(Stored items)

+ + + + +

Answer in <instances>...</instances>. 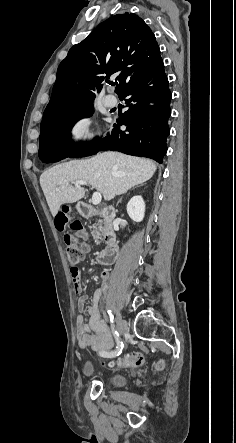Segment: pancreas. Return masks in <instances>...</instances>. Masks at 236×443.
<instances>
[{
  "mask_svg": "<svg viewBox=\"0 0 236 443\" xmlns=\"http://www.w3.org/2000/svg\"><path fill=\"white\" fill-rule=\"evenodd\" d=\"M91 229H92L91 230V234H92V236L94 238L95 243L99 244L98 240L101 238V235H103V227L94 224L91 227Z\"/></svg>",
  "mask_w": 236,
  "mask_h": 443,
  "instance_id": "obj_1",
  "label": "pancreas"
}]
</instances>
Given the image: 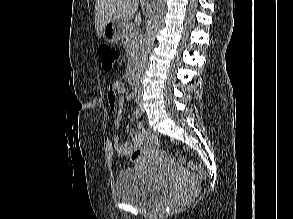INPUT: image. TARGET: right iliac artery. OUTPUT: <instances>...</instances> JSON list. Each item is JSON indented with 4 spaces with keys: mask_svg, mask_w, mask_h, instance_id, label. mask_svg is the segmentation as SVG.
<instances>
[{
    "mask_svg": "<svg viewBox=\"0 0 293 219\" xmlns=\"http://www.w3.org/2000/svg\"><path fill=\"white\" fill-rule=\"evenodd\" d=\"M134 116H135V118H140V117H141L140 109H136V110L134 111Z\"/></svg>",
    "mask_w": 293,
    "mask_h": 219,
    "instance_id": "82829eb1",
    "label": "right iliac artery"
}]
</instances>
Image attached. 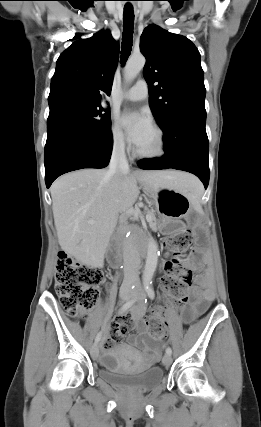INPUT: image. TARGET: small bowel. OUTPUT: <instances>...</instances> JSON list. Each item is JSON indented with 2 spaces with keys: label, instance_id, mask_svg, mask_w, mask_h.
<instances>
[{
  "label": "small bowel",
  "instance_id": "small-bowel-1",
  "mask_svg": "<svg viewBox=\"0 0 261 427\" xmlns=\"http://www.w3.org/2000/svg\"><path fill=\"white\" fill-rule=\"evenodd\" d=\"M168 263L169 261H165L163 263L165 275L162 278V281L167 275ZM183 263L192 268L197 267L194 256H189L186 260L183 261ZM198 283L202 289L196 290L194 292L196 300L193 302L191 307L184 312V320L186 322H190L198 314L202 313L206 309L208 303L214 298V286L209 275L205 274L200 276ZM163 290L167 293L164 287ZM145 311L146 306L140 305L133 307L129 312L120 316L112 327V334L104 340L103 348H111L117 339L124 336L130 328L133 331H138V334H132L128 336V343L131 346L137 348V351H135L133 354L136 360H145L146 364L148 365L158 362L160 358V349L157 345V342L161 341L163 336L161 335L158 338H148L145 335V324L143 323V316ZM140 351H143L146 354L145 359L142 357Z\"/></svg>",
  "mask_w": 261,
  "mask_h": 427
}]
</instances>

+ + + + +

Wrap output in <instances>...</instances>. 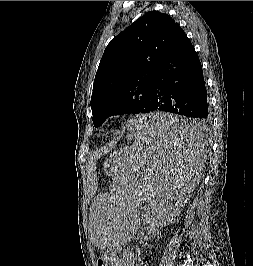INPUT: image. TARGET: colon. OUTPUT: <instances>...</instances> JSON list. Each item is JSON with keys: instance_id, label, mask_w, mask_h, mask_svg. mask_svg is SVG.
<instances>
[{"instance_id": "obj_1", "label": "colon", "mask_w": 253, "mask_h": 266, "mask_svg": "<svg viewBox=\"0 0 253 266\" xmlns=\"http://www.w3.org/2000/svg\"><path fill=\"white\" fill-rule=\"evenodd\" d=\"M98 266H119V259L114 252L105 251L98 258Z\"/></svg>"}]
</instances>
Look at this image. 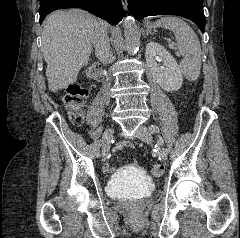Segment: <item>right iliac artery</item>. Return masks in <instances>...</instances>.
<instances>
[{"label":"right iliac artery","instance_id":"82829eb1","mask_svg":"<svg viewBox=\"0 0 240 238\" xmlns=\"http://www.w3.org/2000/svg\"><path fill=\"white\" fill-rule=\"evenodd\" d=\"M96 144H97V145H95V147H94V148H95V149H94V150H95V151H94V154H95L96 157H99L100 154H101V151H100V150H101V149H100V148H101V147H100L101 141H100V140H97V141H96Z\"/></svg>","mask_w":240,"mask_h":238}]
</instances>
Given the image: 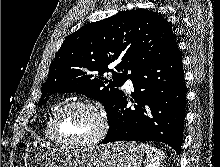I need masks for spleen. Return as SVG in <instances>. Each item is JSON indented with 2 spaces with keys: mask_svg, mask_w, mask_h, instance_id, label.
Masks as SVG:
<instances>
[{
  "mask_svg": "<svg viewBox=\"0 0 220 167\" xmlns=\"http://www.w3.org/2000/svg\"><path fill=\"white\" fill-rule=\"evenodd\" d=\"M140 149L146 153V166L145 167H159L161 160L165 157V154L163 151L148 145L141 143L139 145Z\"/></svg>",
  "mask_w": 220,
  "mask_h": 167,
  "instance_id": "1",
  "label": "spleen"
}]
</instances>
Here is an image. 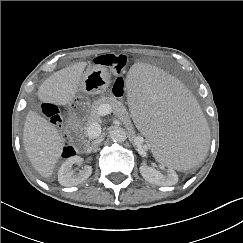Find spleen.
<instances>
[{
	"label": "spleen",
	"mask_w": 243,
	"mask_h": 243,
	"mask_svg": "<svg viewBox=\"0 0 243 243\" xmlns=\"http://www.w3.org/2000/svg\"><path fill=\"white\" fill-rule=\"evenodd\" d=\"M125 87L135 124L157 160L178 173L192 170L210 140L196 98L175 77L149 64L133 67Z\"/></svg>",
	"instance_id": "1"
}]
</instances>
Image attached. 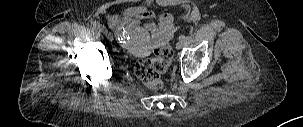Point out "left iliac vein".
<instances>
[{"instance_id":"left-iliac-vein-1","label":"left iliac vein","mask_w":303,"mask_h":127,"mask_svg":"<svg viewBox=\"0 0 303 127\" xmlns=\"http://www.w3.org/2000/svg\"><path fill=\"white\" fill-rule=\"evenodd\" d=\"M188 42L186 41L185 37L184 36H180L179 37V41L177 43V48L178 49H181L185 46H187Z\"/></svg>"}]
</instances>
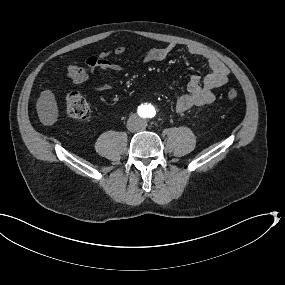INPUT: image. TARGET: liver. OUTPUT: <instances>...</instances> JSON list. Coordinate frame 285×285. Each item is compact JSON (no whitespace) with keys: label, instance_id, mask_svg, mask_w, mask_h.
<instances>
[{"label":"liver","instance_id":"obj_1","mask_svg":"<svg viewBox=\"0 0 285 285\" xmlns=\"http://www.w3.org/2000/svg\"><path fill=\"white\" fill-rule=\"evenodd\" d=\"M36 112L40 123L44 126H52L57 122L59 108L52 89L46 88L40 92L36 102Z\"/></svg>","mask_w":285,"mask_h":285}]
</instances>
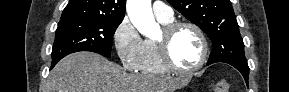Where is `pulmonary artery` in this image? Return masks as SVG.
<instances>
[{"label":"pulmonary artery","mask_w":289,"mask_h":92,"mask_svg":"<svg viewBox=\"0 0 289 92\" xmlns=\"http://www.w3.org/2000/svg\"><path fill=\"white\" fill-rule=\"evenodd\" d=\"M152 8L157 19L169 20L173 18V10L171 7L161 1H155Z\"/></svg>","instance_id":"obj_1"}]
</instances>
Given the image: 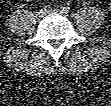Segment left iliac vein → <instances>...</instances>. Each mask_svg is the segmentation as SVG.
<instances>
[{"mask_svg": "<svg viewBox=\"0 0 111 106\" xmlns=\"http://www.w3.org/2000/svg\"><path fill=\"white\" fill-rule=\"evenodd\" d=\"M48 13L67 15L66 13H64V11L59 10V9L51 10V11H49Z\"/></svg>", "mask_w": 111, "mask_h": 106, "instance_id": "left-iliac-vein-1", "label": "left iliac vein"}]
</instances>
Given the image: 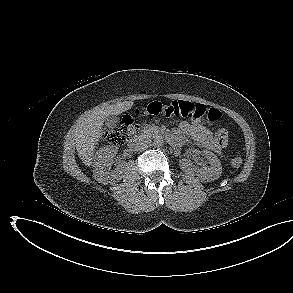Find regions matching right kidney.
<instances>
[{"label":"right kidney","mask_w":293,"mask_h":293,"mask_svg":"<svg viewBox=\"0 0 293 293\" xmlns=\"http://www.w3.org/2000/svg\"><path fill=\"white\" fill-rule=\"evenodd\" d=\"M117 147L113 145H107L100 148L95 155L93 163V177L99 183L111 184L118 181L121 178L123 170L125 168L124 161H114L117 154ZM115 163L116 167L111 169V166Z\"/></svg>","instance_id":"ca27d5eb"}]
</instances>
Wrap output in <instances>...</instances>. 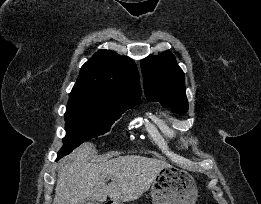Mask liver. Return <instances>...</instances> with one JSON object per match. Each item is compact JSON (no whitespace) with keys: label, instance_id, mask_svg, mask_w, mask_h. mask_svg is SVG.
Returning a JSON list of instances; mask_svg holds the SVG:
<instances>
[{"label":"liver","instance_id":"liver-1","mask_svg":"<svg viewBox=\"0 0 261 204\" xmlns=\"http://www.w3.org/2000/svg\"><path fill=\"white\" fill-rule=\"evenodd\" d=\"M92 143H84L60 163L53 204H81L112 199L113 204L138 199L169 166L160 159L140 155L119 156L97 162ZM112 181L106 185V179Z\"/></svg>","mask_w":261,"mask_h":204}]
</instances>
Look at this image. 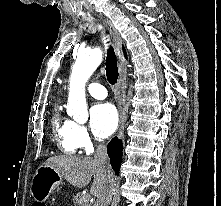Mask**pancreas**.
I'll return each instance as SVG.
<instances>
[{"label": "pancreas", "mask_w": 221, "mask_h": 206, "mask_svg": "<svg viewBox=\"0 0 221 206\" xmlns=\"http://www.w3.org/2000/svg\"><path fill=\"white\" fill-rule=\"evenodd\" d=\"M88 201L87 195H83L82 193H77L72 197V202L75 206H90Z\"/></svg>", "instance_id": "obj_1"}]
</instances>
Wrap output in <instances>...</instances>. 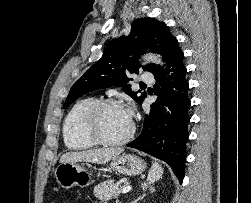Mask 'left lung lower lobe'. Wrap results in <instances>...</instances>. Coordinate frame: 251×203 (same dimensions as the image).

+ + + + +

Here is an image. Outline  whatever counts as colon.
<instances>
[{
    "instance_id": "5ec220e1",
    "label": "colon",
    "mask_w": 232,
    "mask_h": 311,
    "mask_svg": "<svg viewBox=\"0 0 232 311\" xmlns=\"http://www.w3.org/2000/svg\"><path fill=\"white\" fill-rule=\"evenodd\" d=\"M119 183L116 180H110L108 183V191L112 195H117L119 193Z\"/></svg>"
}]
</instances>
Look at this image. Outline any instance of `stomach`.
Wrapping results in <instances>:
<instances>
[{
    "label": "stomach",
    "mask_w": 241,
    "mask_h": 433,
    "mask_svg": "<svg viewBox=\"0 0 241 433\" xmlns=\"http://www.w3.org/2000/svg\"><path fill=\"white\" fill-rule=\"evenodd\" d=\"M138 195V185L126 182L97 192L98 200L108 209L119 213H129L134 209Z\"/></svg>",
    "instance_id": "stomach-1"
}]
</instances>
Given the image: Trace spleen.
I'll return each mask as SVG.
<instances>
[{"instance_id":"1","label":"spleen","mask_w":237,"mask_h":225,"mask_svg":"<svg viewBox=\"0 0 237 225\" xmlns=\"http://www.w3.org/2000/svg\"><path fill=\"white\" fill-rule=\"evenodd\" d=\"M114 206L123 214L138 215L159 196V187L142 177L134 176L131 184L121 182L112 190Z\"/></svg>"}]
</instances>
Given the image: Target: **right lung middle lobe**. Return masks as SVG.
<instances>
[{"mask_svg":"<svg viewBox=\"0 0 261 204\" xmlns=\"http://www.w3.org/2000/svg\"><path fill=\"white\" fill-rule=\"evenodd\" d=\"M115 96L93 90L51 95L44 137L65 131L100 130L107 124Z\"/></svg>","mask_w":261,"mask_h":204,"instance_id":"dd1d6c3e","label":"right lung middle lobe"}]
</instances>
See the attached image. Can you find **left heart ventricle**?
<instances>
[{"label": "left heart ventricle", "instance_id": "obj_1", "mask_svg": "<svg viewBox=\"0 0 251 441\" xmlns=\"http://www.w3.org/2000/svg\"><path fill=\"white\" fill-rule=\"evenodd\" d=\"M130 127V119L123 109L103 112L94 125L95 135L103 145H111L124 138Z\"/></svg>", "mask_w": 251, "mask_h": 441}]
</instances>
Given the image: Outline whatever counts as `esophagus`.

+ + + + +

▶ _Exercise details_
Put the lines of the records starting at the line that contains "Given the image: Trace spleen." and ending at the line that contains "Given the image: Outline", both included, into a JSON list of strings with one string per line. Leave out blank lines.

▶ _Answer to this exercise_
[
  "Given the image: Trace spleen.",
  "I'll return each mask as SVG.",
  "<instances>",
  "[{\"instance_id\":\"1\",\"label\":\"spleen\",\"mask_w\":237,\"mask_h\":225,\"mask_svg\":\"<svg viewBox=\\\"0 0 237 225\\\" xmlns=\\\"http://www.w3.org/2000/svg\\\"><path fill=\\\"white\\\" fill-rule=\\\"evenodd\\\" d=\\\"M114 206L123 214L138 215L159 196V187L142 177L134 176L131 184L121 182L112 190Z\\\"/></svg>\"}]",
  "</instances>",
  "Given the image: Target: **right lung middle lobe**. Return masks as SVG.",
  "<instances>",
  "[{\"mask_svg\":\"<svg viewBox=\\\"0 0 261 204\\\" xmlns=\\\"http://www.w3.org/2000/svg\\\"><path fill=\\\"white\\\" fill-rule=\\\"evenodd\\\" d=\\\"M115 96L93 90L51 95L44 137L65 131L100 130L107 124Z\\\"/></svg>\",\"mask_w\":261,\"mask_h\":204,\"instance_id\":\"dd1d6c3e\",\"label\":\"right lung middle lobe\"}]",
  "</instances>",
  "See the attached image. Can you find **left heart ventricle**?",
  "<instances>",
  "[{\"label\": \"left heart ventricle\", \"instance_id\": \"obj_1\", \"mask_svg\": \"<svg viewBox=\\\"0 0 251 441\\\" xmlns=\\\"http://www.w3.org/2000/svg\\\"><path fill=\\\"white\\\" fill-rule=\\\"evenodd\\\" d=\\\"M130 127V119L123 109L103 112L94 125L95 135L103 145H111L124 138Z\\\"/></svg>\", \"mask_w\": 251, \"mask_h\": 441}]",
  "</instances>",
  "Given the image: Outline whatever counts as `esophagus`."
]